- _PROMPT A_:
According to the text on cross-border e-commerce, what is the annual growth rate of cross-border e-commerce?
- _PROMPT B_:
List every website or online platform that the text on cross-border e-commerce names.
- _PROMPT C_:
Using the text on cross-border e-commerce, explain why cross-border e-commerce in China began to grow remarkably from 2013.

- _TEXT BLOCK_:
Raj Trikkha, Research Intern, ICS
The rise in globalization and internationalization of trade has paved the way for e-commerce to expand from within nations to across the globe. This type of e-commerce is called cross-border e-commerce (CBE), wherein, products or services are sold to buyers overseas through e-commerce websites. The extent of globalization is such that the annual growth rate of CBE, which is 17%, has surpassed the growth rate of overall B2C e-commerce, which stands at 12%.
Cross-border e-commerce in China began in 1998 with a few foreign trading companies tapping into the latest internet technology to carry out their sale activities. The year 1999 marked the birth of the company which changed the face of Chinese e-commerce. Alibaba.com, established by Jack Ma started out as a B2B portal that facilitated between local factories and overseas companies. In the mid-2000s, as more Chinese people went to foreign nations for work or studies, a new profession emerged, called DaiGou (代购). DaiGou refers to transactions where Chinese nationals who reside abroad sell foreign products to people in China with a little markup. They used various platforms like Taobao.com and WeChat. DaiGous for a long time filled the demand gap and still continue to conduct purchases online.
Since these types of transactions started to gain popularity and demand, companies like YMatou.com entered this market in 2009. CBE in China started to grow remarkably from 2013. This happened due to the vast acceptance and usage of smartphones. This made it easier for companies to reach consumers and for the consumers to avail their services. Between 2014 and 2015, over 5000 CBE startups were established in China involving Kaola.com and Vip.com. Today, the biggest e-commerce market in the world, China, has $34 billion worth of purchases in the CBE market (as of 2020). Though, in comparison with the U.S. (34 percent) and U.K. (45 percent), it consists of a mere 1.53 percent of its total e-commerce sales. This implies that there is still a lot of potential for the CBE market to grow in China.

- _EXTRACTED MATERIAL_:

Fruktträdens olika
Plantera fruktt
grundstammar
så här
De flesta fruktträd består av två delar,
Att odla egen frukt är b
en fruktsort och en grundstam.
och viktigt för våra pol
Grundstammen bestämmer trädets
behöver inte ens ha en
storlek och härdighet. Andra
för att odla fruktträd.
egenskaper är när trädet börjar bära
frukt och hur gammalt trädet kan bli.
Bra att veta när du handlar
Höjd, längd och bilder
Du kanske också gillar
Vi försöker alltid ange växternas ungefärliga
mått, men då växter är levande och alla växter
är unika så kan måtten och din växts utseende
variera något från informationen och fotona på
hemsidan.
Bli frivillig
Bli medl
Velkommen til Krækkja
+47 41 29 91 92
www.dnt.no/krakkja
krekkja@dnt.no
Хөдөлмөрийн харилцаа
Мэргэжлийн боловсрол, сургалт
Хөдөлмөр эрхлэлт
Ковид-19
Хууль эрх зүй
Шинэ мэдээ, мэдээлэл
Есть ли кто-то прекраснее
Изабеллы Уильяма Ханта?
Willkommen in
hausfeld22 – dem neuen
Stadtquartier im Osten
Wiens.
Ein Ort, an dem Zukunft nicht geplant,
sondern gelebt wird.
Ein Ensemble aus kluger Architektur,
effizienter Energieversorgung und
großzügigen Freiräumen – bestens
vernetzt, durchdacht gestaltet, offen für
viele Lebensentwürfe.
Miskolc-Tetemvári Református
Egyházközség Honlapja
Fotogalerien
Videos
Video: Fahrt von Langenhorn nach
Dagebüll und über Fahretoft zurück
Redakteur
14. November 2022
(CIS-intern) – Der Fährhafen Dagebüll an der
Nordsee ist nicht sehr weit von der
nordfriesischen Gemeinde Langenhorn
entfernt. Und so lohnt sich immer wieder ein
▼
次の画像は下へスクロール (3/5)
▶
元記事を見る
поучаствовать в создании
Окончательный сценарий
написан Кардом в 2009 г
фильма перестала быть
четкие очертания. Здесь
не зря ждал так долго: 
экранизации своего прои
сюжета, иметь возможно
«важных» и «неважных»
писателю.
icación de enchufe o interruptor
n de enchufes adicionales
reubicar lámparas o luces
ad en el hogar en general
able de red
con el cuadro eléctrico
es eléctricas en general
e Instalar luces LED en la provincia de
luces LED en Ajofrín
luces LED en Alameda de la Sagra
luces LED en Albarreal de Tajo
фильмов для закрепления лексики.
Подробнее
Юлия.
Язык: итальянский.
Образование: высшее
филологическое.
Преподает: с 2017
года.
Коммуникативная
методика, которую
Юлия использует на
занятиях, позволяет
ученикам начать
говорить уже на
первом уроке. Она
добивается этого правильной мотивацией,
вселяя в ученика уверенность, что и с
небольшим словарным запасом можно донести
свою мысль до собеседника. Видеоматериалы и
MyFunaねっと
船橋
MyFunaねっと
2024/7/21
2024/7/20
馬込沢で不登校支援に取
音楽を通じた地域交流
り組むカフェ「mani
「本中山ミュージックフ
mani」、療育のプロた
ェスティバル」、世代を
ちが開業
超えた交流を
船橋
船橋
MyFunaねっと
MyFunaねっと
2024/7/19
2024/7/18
---
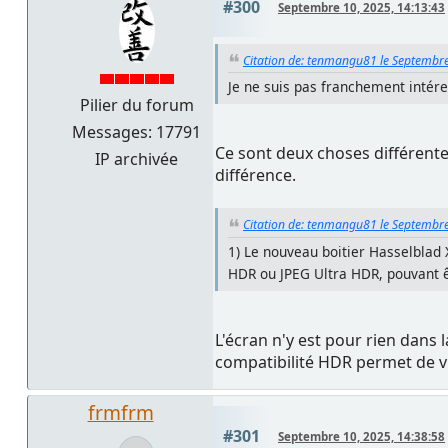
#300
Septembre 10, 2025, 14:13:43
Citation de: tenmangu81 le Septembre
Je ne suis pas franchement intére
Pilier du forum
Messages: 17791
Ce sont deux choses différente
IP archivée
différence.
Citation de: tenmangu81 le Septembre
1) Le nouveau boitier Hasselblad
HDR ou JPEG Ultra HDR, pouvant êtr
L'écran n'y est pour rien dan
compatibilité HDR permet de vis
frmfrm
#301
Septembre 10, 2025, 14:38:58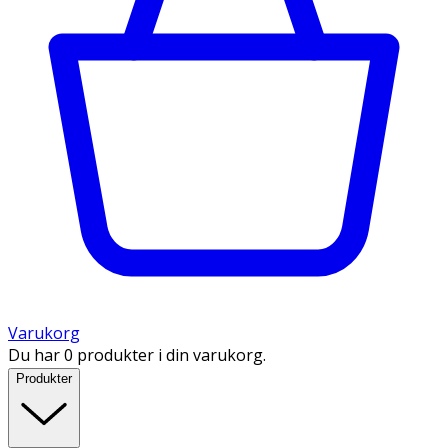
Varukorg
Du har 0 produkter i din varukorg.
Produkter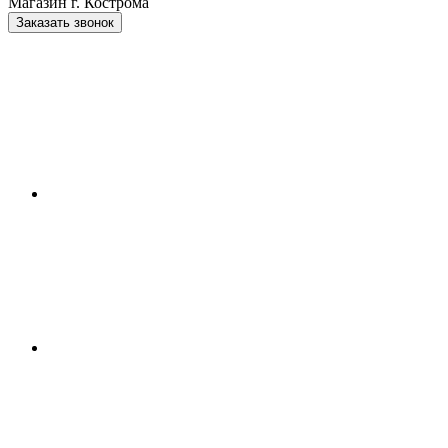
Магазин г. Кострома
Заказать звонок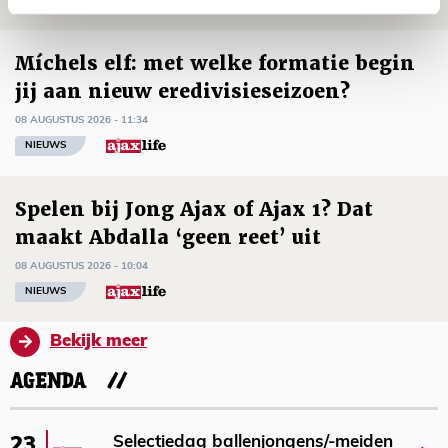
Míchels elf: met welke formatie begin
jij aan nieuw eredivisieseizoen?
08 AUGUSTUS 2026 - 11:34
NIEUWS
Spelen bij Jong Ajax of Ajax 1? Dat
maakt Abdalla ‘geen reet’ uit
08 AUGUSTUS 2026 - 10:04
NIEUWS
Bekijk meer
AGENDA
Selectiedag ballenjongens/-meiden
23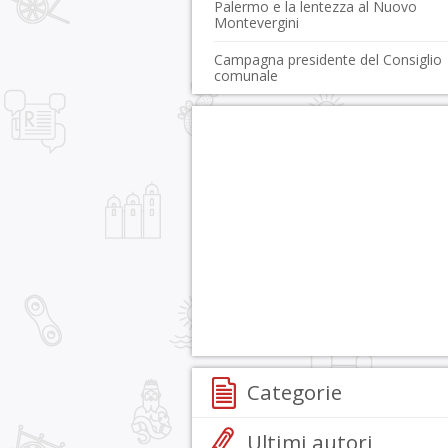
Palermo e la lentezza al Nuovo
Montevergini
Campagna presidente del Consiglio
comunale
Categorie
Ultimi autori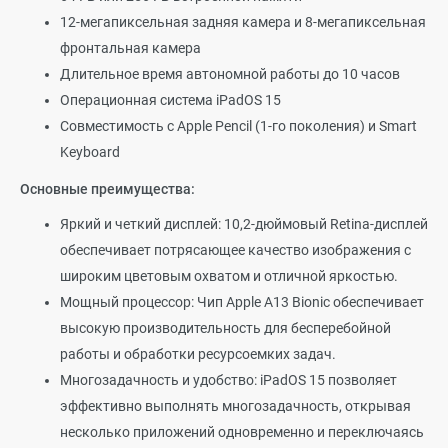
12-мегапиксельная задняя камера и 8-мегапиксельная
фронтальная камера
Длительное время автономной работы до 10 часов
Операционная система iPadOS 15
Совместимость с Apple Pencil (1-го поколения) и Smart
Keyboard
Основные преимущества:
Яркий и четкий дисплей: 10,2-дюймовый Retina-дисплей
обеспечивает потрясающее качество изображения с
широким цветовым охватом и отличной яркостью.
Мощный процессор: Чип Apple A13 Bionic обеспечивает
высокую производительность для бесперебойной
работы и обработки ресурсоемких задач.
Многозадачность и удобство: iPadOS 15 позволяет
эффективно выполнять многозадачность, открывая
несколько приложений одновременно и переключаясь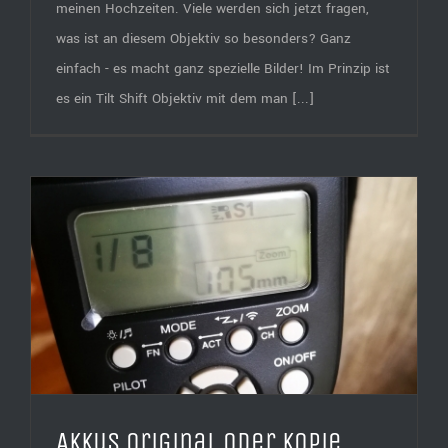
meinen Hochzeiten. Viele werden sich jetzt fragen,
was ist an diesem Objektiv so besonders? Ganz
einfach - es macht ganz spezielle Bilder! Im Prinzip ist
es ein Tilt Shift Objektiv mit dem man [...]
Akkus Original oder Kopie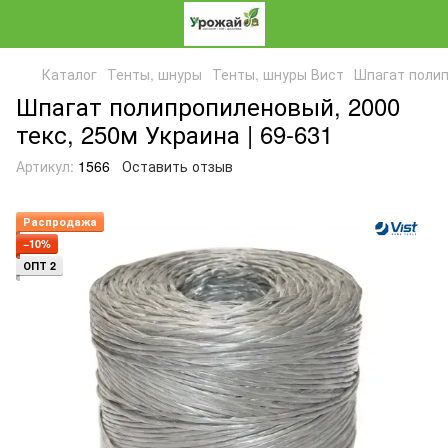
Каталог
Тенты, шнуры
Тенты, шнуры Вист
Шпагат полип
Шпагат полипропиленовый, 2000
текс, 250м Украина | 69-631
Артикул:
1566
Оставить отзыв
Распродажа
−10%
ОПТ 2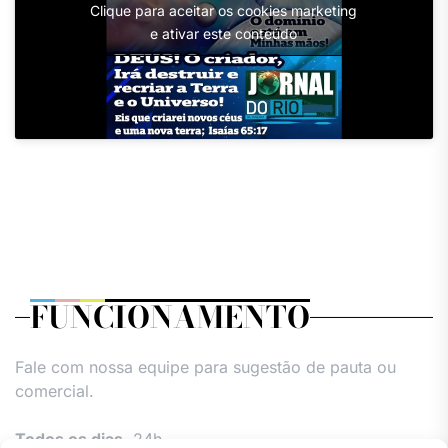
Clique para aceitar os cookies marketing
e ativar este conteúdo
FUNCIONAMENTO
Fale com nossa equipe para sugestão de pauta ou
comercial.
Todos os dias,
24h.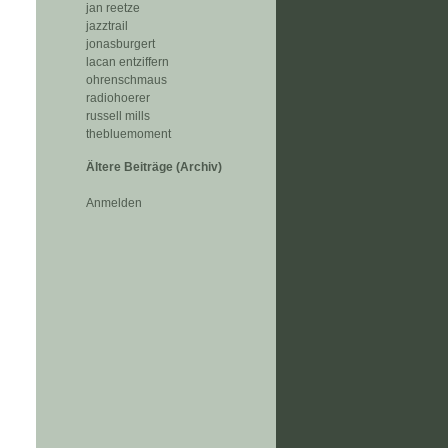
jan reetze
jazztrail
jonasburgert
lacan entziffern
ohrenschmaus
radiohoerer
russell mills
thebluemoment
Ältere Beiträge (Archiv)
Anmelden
--
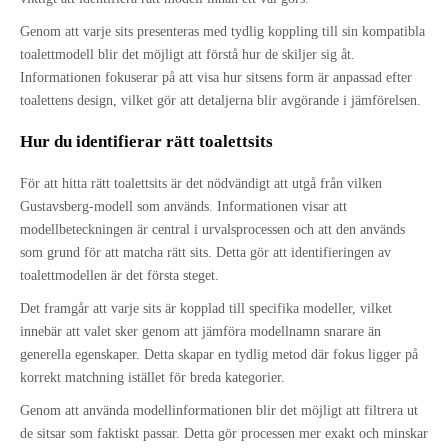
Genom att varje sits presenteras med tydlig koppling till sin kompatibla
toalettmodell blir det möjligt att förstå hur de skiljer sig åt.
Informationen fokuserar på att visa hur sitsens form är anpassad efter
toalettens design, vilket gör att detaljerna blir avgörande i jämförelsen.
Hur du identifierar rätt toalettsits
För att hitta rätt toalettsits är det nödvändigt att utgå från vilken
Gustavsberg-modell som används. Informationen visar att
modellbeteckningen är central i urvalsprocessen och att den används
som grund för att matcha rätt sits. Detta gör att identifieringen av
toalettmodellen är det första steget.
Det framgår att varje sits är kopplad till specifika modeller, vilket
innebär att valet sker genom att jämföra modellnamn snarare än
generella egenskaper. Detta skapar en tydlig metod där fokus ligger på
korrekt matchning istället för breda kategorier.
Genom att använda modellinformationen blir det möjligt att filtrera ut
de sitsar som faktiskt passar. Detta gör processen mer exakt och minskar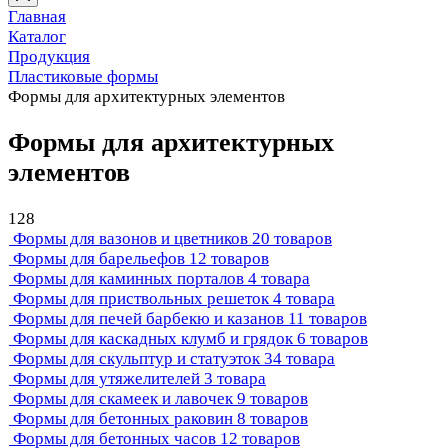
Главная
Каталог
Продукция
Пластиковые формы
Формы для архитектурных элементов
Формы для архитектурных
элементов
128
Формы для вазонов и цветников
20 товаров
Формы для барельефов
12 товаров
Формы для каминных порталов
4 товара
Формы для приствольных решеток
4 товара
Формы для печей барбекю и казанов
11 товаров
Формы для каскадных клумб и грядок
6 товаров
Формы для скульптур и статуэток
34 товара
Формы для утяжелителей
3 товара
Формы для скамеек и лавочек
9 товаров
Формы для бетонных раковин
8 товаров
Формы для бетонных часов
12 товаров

- _EXPECTED OUTPUT A_:
17%

- _EXPECTED OUTPUT B_:
Alibaba.com, Taobao.com, WeChat, YMatou.com, Kaola.com, Vip.com

- _EXPECTED OUTPUT C_:
The growth came from the vast acceptance and use of smartphones. Smartphones made it easier for companies to reach consumers and easier for consumers to use their services.